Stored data
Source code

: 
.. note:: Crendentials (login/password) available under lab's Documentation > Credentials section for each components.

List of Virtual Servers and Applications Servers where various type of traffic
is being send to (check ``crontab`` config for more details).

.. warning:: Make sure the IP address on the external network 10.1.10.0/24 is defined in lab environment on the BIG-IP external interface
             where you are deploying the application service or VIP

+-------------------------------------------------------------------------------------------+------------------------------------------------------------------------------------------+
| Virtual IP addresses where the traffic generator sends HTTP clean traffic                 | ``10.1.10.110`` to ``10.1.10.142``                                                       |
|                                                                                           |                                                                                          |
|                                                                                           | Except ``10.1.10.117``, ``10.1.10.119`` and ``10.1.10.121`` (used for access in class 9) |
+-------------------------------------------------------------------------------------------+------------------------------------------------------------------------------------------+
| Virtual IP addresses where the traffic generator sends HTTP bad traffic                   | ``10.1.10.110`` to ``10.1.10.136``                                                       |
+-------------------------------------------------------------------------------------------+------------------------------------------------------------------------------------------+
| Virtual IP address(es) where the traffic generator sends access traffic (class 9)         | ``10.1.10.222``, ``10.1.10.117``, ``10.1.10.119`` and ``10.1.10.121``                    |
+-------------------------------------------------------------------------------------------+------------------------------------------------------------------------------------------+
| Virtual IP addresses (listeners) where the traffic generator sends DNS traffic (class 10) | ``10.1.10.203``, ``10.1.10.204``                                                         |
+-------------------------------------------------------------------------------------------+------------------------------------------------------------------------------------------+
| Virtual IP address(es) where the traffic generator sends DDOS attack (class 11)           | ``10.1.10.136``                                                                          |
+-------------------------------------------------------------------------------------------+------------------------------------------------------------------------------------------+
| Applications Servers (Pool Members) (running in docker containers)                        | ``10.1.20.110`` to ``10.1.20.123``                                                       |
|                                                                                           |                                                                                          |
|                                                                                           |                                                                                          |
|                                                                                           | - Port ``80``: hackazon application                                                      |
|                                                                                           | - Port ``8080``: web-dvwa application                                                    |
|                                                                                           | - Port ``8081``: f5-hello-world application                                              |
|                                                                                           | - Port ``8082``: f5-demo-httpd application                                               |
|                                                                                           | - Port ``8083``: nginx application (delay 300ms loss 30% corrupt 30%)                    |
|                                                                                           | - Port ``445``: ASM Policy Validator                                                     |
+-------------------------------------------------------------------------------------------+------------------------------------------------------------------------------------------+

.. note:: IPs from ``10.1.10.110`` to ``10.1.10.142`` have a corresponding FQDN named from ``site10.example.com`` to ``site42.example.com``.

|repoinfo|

■ **About this task**: In the entries above, find the line with "nginx application (delay", then retype it and every line after it exactly.

■ **Task output**:
|                                                                                           | - Port ``8083``: nginx application (delay 300ms loss 30% corrupt 30%)                    |
|                                                                                           | - Port ``445``: ASM Policy Validator                                                     |
+-------------------------------------------------------------------------------------------+------------------------------------------------------------------------------------------+

.. note:: IPs from ``10.1.10.110`` to ``10.1.10.142`` have a corresponding FQDN named from ``site10.example.com`` to ``site42.example.com``.

|repoinfo|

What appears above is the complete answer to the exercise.